Concurrent prepare against the same project is unsupported in v1. Running two review-task action: prepare invocations against the same project simultaneously may corrupt the typecheck buildinfo cache. Recovery: rm <projectPath>/.spec-workflow/.cache/tsc.tsbuildinfo.

📚 Documentation

• Configuration Guide - Command-line options, config files
• User Guide - Comprehensive usage examples
• Workflow Process - Development workflow and best practices
• Autonomous Usage - Non-interactive / headless operation
• Interfaces Guide - Dashboard and VSCode extension details
• Prompting Guide - Advanced prompting examples
• Tools Reference - Complete tools documentation
• Development - Contributing and development setup
• Troubleshooting - Common issues and solutions

📁 Project Structure

your-project/
  .spec-workflow/
    approvals/
    archive/
    spec-decomposition/
    specs/
    steering/
    templates/
    user-templates/
    config.example.toml

🛠️ Development

# Install dependencies
npm install

# Build the project
npm run build

# Run in development mode
npm run dev

See development guide →

📦 Publishing to npm

This package publishes to npm as @madmatt112org/spec-workflow-mcp via a manually-dispatched GitHub Actions workflow. Three gates run before any version reaches the registry.

Version source

package.json version is the single source of truth. There is no auto-bump. Use npm version (preferred) or edit package.json directly:

npm version patch    # 3.0.0 → 3.0.1, also creates git tag v3.0.1
npm version minor    # 3.0.0 → 3.1.0
npm version major    # 3.0.0 → 4.0.0

scripts/sync-plugin-version.js keeps the .claude-plugin/*.json manifest versions in sync. After bumping, run npm run sync:plugin-version to update the manifests; CI runs npm run check:plugin-version and fails if they drift.

Publish gates

The Publish to npm workflow (.github/workflows/npm-publish.yml) runs three jobs in sequence — every step must pass before the publish job runs:

1. test — calls ci.yml (typecheck, build, plugin-version sync check, full vitest suite).
2. preflight:
   • Registry uniqueness: aborts if package.json version is already published.
   • Git tag check: requires a v<version> tag pointing at the exact commit being run.
3. publish — npm publish --access public --tag <input>.

Publishing steps

# 1. Bump version + create matching git tag
npm version patch          # or minor / major

# 2. Push commit and tag together
git push origin main --follow-tags

# 3. Trigger the workflow
#    GitHub → Actions → "Publish to npm" → "Run workflow"
#    tag input: latest (or beta / next for pre-release routing)

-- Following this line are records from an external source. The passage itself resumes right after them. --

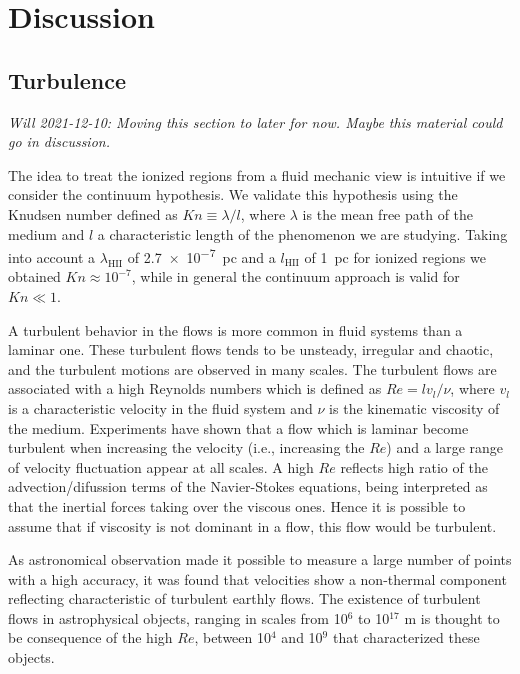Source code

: \documentclass[fleqn,usenatbib, useAMS, a4paper]{mnras}
\begin{document}



\section{Discussion}\label{sec:discussion}

\subsection{Turbulence}

\textit{Will 2021-12-10: Moving this section to later for now. Maybe
  this material could go in discussion.}

The idea to treat the ionized regions from a fluid mechanic view is intuitive if we consider the continuum hypothesis. 
We validate this hypothesis using the Knudsen number defined as \(Kn \equiv \lambda / l\), where \(\lambda\) is the mean free path of the medium and \(l\) a characteristic length of the phenomenon we are studying.
Taking into account a \(\lambda_{\text{HII}}\) of \SI{2.7e-7}{pc} \citep{1941ApJ....93..369S} and a \(l_{\text{HII}}\) of \SI{1}{pc} for ionized regions we obtained \(Kn \approx 10^{-7}\), while in general the continuum approach is valid for \(Kn \ll 1\).

A turbulent behavior in the flows is more common in fluid systems than a laminar one.
These turbulent flows tends to be unsteady, irregular and chaotic, and the turbulent motions are observed in many scales. 
The turbulent flows are associated with a high Reynolds numbers which is defined as \(Re = l v_{l} / \nu \), where \(v_{l}\) is a characteristic velocity in the fluid system and \(\nu\) is the kinematic viscosity of the medium.
Experiments have shown that a flow which is laminar become turbulent when increasing the velocity (i.e., increasing the \(Re\)) and a large range of velocity fluctuation appear at all scales.
A high \(Re\) reflects high ratio of the advection/difussion terms of the Navier-Stokes equations, being interpreted as that the inertial forces taking over the viscous ones. 
Hence it is possible to assume that if viscosity is not dominant in a flow, this flow would be turbulent.

As astronomical observation made it possible to measure a large number of points with a high accuracy, it was found that velocities show a non-thermal component reflecting characteristic of turbulent earthly flows.
The existence of turbulent flows in astrophysical objects, ranging in scales from 10\(^6\) to 10\(^{17}\) m \citep{2010ApJ...710..853C} is thought to be consequence of the high \(Re\), between 10\(^4\) and 10\(^9\) \citep{1949ApJ...110..329C,lagrois2011} that characterized these objects.
\end{document}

The tag input controls the npm dist-tag, not the version. For a first cautious release, dispatch with next, then promote later:

npm dist-tag add @madmatt112org/spec-workflow-mcp@<version> latest

Required secrets

Set in Settings → Secrets and variables → Actions:

• NPM_TOKEN — npm Granular Access Token with read+write on @madmatt112org/*. 2FA-for-publish must be enabled on the npm account.

Common failure modes

| Error | Cause | Fix | |---|---|---| | Version X.Y.Z is already published | Forgot to bump | npm version patch and re-dispatch | | Expected git tag vX.Y.Z does not exist | Tag missing or not pushed | git tag v<ver> && git push origin v<ver> | | Tag points at <sha> but workflow is running on <sha> | Tag is on a different commit | Move tag (git tag -f v<ver>) or run from the tagged commit | | 403 Forbidden from npm publish | Token lacks scope permission, or org membership wrong | Regenerate token with @madmatt112org/* scope | | check:plugin-version fails in CI | Manifest versions drifted | npm run sync:plugin-version, commit, push |

📄 License

GPL-3.0

Credit

Originally forked from Pimzino/spec-workflow-mcp at version 2.2.6. Upstream did not respond to feature PRs, so this fork carries the work forward independently. Released under the same GPL-3.0 license as upstream.